My continued series about unloading my wagon of emotional baggage:

“Don’t disappoint others.” This was one of many mandates I internalized during my childhood. This comes from my earliest role and my perceived job in the family. That’s the subject of a bunch of writing I don’t have time for now. This need to not disappoint others took many forms ranging from a general demand to be nice to a more specific need to make good grades.

frustrationLearning not to disappoint others carries with it lots of perks. People love a kid, or an adult, who will say “Yes” to almost anything. This mandate also created lots of situations where I said, “Yes,” and went on to resent the person and despise the task I agreed to. While my voice was saying, “Yes,” because that’s what I was supposed to say, every other part of my being was saying, “Hell, no.”

I have learned over time to say “No” to some things. I have learned that it pays to give myself a few minutes (or days) before giving a response when I sense an inner conflict. That allows me time to check out my real desire, my schedule, my attitude, and lots of other things that go into agreeing to do something. I’m must better at saying, “I’ll get back later and let you know.” When I do that, I’m much better at saying, “No, but thanks.”

Just this weekend, I got one of those “opportunities” to help someone with a task I didn’t really want to do. I gave my “I’ll get back to you” response and thought about it. Eventually I agreed to help, but before I did that, I came to an agreement with myself. If I am going to do this, I have to do it on purpose. I have to do it knowing what I’m getting into, with full willingness to get into it. I also decided I would not whine about it once I’m in it. The whining and wishing for it to be over is a sure sign I am being pushed along by my mandate.

The willingness to get into it and give it my best effort, on purpose, makes a huge difference to me. It becomes MY job. When I do it on purpose rather than avoid disappointing others, I can be more fully present in the work. In fact, I am going back to work later this morning, and I am looking forward to it.

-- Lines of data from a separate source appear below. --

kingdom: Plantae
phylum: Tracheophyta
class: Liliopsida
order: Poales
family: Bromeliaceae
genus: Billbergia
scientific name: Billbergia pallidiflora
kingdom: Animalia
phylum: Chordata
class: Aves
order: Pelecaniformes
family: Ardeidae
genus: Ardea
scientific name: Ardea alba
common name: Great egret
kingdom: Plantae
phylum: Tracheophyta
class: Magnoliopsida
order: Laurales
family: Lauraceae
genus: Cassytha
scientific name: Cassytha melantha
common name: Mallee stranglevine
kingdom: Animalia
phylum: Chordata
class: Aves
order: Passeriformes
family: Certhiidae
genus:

I continue to unload the fear of disappointing others from my wagon. I suspect like most things, it will be a life-long project, but I am learning that disappointing others is not the worst thing in the world, for me or for them. They often have less invested in my response than I do. To them, it is just a request. I’m the one who makes it a mandate. I’m the one who pins my own sense of worth and well-being on the situation. But I’m getting better. I have said “No” many times now and lived to tell about it.